US markets have not had any major IPOs since the Federal Reserve (Fed) started raising rates aggressively in March 2022. The market has been contending with these higher rates, an increasingly uncertain growth outlook and higher geopolitical risk. These factors have understandably made both private companies and public market investors wary of new listings. As we now appear to be reaching the end of the Fed’s hiking cycle, we are beginning to see some major IPOs coming to market. Could this be a turnaround in the lacklustre IPO market?

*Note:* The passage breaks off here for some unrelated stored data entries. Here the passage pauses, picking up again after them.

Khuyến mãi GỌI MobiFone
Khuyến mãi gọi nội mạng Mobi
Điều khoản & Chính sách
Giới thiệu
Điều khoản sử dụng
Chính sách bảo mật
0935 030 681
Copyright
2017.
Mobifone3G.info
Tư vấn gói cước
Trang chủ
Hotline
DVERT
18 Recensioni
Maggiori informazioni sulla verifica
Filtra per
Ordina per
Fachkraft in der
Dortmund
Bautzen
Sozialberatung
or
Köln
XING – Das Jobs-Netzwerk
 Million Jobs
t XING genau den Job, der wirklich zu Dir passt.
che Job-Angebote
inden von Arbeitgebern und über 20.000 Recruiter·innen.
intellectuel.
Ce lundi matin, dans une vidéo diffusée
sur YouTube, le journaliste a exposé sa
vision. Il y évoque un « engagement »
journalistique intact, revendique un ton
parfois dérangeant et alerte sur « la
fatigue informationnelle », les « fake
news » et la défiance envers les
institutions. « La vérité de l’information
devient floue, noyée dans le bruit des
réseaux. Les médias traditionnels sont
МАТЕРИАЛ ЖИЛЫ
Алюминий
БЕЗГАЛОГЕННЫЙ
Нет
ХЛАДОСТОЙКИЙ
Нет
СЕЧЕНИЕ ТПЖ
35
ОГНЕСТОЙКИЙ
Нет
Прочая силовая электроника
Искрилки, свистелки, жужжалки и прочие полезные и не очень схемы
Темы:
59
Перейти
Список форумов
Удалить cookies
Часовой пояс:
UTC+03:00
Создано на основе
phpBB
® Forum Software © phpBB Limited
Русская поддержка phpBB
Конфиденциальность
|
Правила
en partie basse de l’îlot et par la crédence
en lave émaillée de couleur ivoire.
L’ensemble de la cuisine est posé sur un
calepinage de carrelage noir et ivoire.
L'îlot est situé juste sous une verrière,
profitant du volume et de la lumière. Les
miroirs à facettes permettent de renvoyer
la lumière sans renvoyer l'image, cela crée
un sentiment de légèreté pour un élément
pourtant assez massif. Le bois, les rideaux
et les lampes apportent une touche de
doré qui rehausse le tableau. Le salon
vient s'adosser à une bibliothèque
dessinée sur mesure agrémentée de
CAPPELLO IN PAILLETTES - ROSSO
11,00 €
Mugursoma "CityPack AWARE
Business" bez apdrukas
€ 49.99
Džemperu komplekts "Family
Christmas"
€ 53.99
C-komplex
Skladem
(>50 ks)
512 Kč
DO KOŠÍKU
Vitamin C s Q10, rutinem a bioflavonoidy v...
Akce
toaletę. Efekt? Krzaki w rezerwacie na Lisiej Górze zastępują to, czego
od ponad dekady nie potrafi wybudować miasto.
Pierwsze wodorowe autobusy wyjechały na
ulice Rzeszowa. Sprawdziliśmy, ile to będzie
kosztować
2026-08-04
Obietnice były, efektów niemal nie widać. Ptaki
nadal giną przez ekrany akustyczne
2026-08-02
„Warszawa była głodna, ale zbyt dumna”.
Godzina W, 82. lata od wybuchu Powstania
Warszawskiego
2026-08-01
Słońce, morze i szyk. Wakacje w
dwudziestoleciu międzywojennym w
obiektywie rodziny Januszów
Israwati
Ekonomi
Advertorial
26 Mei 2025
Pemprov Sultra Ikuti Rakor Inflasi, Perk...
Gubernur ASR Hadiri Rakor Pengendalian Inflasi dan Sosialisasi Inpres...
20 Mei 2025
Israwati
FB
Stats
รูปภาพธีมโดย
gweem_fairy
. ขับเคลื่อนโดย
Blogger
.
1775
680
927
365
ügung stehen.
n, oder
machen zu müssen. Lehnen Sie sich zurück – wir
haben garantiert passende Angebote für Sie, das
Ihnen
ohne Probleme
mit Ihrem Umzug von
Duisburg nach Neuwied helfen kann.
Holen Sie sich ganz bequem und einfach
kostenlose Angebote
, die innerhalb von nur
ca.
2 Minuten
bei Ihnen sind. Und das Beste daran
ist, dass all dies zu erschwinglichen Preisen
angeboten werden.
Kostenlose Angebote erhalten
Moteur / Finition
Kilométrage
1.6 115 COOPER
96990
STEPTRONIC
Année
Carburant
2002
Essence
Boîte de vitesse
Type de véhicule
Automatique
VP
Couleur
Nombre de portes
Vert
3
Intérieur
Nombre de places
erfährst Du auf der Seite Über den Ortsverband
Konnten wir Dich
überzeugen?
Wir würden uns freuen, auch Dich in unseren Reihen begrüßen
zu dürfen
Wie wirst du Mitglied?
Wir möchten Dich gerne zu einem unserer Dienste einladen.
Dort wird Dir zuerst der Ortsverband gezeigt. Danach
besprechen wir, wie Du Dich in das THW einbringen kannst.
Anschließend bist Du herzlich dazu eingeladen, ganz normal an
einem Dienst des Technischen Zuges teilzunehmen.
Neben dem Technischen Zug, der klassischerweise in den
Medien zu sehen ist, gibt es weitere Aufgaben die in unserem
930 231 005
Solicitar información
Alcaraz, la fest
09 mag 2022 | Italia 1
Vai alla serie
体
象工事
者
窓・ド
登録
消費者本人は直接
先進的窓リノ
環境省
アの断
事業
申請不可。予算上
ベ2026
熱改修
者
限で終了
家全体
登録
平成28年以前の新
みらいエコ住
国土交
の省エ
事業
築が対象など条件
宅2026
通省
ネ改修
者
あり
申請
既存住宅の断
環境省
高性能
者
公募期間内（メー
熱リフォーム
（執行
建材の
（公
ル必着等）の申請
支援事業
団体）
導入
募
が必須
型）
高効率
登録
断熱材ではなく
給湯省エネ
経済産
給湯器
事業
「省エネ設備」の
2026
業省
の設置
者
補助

As shown above, the number of IPOs peaked in 2021. This year has, so far, had few notable listings. Standouts in 2023 include Cava Group (US$5bn market cap) and Kenvue Inc. (US$44bn market cap). Cava owns and operates fast casual Mediterranean restaurants and has almost doubled its share price since its IPO in June. The company has capitalised on consumers choosing to be healthier and eating out as we reach the tail end of post-Covid lockdown “revenge spending”. Kenvue was spun out of Johnson and Johnson (J&J). The company is a consumer staples firm housing brands such as Listerine, Neutrogena, and Band-Aid. Kenvue‘s share price has been flat since its listing in May, negatively impacted by consumers trading down and an overhang as J&J may place more shares in the market.
There are other rumoured major IPOs like Birkenstock and a recent filing by Instacart. However, what clearly stands out is the lack of major technology IPOs after we saw notable companies like Palantir (US$33bn) and Berkshire Hathaway-backed Snowflake (US$52bn) listing in the last few years. The listing of chip designer, Arm, could change that.
Arm is an integral player in global technology and designs the architecture of chips found in 99% of smartphones. The company was acquired by SoftBank in 2016 for $32bn and is reportedly looking to list at a valuation of up to $52bn. The IPO is likely to have the backing of some of Arm’s largest customers. This list includes Nvidia, AMD, Intel and Samsung Electronics. This listing would be significant and, if successful, likely encourage other major companies to follow suit.
When looking at the South African IPO market, the picture is a bit more challenging. The JSE has become smaller over the last few years, and we’ve seen South African equities trading at a discount to other emerging markets. This doesn’t make for an ideal listing environment. These conditions didn’t deter Premier Group (R7.7bn market cap) which listed this year, described as the first major IPO since 2018. However, we’ve seen a few notable IPOs delayed, including Coca-Cola Beverages Africa and Fidelity Services Group.
We continue to watch these developments as more opportunities to diversify into different companies is a benefit for our investors and entrepreneurs can benefit from the liquidity of public markets. It is still too early to call a coming boom in the IPO market, but we may have reached the bottom.